> [What is required]
Output the text of the material below verbatim, line for line, and leave out the images.

> [Provided information]
--- START ---

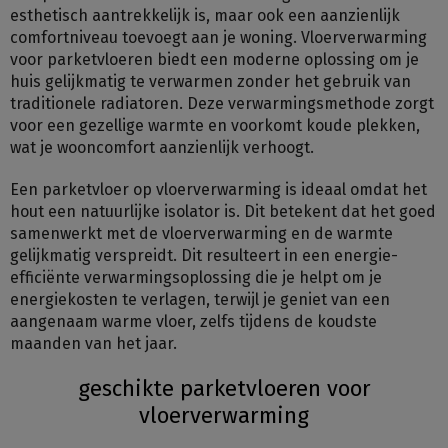
esthetisch aantrekkelijk is, maar ook een aanzienlijk
comfortniveau toevoegt aan je woning. Vloerverwarming
voor parketvloeren biedt een moderne oplossing om je
huis gelijkmatig te verwarmen zonder het gebruik van
traditionele radiatoren. Deze verwarmingsmethode zorgt
voor een gezellige warmte en voorkomt koude plekken,
wat je wooncomfort aanzienlijk verhoogt.
Een parketvloer op vloerverwarming is ideaal omdat het
hout een natuurlijke isolator is. Dit betekent dat het goed
samenwerkt met de vloerverwarming en de warmte
gelijkmatig verspreidt. Dit resulteert in een energie-
efficiënte verwarmingsoplossing die je helpt om je
energiekosten te verlagen, terwijl je geniet van een
aangenaam warme vloer, zelfs tijdens de koudste
maanden van het jaar.
geschikte parketvloeren voor
vloerverwarming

--- END ---

> [Response area]
esthetisch aantrekkelijk is, maar ook een aanzienlijk
comfortniveau toevoegt aan je woning. Vloerverwarming
voor parketvloeren biedt een moderne oplossing om je
huis gelijkmatig te verwarmen zonder het gebruik van
traditionele radiatoren. Deze verwarmingsmethode zorgt
voor een gezellige warmte en voorkomt koude plekken,
wat je wooncomfort aanzienlijk verhoogt.
Een parketvloer op vloerverwarming is ideaal omdat het
hout een natuurlijke isolator is. Dit betekent dat het goed
samenwerkt met de vloerverwarming en de warmte
gelijkmatig verspreidt. Dit resulteert in een energie-
efficiënte verwarmingsoplossing die je helpt om je
energiekosten te verlagen, terwijl je geniet van een
aangenaam warme vloer, zelfs tijdens de koudste
maanden van het jaar.
geschikte parketvloeren voor
vloerverwarming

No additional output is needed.